Problem statement:
Answer these questions using the interview excerpt.
(a) According to Donovan Leitch, what were the Beat poets he had read trying to do?
(b) On what did Jack Kerouac write On the Road?
(c) From which world did Leitch say poetry would marry with popular song, and why?

Provided passage:
CHRISTINE COMAFORD: I love the way you went on your hero's journey.

DONOVAN LEITCH: Yes, and that's it. Then, when I arrived on that television stage, of course, I was a little bit shy, but also I had total focus that there really was no other way. I'd heard Buffy Sainte-Marie, Joan Baez, Pete Seeger, and Woody Guthrie. I knew what they were singing, and I'd read poetry of Jack Kerouac, Ginsberg, Burroughs, McClure, Ferlinghetti, and I knew what they were trying to do. What they were trying to do, Christine, was return poetry to the popular culture, return poetry to the people, which is very dangerous. A government does not want poets to actually be heard by the masses.

CHRISTINE COMAFORD: It makes people think, yes.

DONOVAN LEITCH: Yes, poetry will carry the truth; it cannot do otherwise. Prose is powerful-words in their best order-but poetry is words in their very best order. I began to study poetry inside myself, and the power poetry had. The Beat Poets thought that poetry would be returned through jazz. Jack Kerouac wrote On the Road, with a continuous scroll of paper on an old typewriter, on Benzedrine. He was tapping out the keys to bebop rhythms of Charlie Packer. The other poets were reading poetry to jazz. They thought it would come back through jazz. They weren't all wrong, but where it would marry with popular song would be from the folk world, because folk songs already had meaningful lyrics. It's history now, but the folk sound and the pop sound married and created what we now call the '60s music.

(Extracted page text data)
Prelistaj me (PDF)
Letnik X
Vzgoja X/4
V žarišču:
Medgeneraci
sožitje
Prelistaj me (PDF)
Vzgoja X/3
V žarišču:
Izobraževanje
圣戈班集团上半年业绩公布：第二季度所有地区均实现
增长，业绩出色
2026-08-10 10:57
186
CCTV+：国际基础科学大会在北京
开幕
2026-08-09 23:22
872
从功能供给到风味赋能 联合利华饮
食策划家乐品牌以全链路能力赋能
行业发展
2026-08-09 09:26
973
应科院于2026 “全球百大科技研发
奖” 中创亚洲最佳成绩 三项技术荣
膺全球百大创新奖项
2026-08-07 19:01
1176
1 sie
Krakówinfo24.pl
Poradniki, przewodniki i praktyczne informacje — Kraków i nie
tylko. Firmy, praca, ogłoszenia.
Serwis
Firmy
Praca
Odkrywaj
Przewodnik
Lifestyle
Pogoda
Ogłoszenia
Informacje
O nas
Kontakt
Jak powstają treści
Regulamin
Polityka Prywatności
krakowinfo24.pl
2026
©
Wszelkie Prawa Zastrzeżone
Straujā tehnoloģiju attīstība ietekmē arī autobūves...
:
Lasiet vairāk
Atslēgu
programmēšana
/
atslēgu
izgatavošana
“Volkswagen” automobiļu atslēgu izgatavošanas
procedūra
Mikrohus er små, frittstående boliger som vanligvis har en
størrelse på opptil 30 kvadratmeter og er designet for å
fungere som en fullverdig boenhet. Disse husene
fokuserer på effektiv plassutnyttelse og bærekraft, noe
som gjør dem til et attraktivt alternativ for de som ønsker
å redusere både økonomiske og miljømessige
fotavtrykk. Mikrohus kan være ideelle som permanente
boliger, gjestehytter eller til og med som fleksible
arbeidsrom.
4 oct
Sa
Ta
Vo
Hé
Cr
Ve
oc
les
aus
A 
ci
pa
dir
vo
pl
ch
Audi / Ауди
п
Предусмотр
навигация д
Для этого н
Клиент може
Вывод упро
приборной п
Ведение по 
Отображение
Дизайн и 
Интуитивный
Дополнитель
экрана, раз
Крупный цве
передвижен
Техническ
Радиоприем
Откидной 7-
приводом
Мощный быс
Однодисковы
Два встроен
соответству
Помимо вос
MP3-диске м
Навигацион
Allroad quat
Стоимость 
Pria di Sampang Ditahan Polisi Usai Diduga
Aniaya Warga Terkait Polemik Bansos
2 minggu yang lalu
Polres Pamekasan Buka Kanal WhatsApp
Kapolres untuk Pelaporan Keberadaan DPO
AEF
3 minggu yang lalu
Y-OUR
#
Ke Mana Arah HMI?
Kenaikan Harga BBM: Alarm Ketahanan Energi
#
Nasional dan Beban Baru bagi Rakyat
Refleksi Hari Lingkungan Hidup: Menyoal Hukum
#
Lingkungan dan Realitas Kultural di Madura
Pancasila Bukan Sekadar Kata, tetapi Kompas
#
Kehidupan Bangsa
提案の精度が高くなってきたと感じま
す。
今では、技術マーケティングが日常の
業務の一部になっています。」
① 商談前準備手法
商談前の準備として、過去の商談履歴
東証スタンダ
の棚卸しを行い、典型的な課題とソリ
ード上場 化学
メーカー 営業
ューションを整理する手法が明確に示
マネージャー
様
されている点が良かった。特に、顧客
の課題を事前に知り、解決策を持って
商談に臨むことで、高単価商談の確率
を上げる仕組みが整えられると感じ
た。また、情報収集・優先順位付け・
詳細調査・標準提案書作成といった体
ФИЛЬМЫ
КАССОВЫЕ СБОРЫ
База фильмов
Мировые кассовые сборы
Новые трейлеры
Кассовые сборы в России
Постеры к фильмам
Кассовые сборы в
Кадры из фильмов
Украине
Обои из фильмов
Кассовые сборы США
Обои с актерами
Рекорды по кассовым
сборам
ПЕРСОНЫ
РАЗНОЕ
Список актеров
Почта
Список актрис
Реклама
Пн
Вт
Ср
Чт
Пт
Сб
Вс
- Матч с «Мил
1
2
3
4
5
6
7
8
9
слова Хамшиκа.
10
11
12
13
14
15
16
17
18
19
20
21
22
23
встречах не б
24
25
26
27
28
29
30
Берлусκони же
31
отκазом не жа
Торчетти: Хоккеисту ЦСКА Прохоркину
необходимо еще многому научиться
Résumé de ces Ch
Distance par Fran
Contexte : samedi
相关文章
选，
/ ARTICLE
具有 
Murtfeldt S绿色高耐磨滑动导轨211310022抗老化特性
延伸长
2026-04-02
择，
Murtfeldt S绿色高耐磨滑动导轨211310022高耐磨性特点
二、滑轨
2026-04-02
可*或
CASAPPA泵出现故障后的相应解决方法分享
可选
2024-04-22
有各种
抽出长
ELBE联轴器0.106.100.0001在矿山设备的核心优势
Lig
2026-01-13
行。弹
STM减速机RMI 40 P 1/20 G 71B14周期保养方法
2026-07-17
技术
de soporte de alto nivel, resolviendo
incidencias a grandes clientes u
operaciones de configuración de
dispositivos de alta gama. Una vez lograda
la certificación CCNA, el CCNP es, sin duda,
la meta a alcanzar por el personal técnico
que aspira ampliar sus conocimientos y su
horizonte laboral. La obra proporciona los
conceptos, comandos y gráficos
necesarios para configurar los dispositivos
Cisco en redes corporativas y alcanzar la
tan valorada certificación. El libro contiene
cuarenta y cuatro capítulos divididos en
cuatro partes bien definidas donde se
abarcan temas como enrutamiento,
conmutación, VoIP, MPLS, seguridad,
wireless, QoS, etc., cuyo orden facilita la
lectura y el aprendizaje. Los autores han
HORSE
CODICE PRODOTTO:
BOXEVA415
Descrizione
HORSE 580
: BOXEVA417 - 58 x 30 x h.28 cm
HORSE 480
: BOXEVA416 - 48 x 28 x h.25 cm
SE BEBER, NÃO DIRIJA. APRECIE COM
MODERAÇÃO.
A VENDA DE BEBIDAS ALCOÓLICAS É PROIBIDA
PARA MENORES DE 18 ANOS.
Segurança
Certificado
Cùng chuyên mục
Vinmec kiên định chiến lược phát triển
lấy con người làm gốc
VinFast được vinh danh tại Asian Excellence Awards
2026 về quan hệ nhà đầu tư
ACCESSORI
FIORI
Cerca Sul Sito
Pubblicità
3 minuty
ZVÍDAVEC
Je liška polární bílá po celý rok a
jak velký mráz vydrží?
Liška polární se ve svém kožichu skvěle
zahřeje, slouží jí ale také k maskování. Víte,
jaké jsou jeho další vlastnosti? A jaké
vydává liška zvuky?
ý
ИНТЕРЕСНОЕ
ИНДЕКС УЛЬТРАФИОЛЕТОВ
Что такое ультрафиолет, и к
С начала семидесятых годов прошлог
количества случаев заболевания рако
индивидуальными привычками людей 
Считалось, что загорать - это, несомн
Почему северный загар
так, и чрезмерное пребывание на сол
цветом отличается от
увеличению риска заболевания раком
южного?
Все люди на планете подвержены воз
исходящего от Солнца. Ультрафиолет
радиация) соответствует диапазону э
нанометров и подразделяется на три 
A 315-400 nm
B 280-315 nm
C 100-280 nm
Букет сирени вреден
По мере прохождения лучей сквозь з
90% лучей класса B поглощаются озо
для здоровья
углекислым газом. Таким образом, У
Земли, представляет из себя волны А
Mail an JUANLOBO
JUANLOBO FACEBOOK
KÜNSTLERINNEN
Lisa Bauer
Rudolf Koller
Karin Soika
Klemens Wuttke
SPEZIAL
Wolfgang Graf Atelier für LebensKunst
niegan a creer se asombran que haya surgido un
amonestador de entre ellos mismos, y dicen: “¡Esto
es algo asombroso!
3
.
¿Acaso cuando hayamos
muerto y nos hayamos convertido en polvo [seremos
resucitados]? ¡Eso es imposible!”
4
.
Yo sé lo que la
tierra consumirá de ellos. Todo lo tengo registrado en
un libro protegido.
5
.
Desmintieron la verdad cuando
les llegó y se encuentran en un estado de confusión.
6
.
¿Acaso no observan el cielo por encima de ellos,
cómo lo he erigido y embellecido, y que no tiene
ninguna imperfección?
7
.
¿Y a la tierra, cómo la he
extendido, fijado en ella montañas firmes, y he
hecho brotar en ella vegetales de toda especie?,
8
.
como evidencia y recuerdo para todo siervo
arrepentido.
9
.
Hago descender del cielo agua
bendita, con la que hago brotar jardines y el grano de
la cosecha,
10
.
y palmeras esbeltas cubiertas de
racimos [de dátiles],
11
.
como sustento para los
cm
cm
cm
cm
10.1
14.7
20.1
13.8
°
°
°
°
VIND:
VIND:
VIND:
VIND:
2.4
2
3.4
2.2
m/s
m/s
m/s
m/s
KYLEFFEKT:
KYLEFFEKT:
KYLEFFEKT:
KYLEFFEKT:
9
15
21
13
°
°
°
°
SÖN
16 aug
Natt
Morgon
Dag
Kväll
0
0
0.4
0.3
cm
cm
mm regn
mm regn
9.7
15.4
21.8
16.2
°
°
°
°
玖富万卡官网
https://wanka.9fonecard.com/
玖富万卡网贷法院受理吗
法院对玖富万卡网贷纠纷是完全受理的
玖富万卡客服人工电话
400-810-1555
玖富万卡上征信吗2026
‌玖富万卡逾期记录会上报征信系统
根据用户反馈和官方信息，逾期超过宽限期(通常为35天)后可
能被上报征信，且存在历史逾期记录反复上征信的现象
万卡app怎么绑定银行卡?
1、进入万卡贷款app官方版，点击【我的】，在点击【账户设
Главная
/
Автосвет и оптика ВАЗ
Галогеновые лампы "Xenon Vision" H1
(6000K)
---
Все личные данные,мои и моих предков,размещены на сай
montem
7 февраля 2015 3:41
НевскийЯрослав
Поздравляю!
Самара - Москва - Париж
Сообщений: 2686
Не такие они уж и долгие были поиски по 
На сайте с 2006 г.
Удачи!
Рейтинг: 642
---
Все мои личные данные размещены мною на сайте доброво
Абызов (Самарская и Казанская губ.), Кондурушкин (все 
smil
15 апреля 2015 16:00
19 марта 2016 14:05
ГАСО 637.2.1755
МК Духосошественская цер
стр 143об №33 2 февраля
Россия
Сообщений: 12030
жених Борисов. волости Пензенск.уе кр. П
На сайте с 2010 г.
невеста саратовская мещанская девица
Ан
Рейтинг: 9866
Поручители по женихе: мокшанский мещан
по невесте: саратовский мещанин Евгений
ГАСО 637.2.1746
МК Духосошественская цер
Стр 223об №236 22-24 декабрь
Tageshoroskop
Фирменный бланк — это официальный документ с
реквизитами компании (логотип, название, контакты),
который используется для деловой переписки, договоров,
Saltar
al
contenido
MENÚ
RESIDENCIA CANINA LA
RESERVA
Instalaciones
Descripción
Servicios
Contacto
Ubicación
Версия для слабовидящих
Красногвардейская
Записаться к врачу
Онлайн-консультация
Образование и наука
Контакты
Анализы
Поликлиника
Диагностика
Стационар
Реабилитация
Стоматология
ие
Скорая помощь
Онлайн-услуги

Expected answer:
(a) They were trying to return poetry to the popular culture, returning it to the people.
(b) He wrote it on a continuous scroll of paper on an old typewriter.
(c) It would come from the folk world, because folk songs already had meaningful lyrics.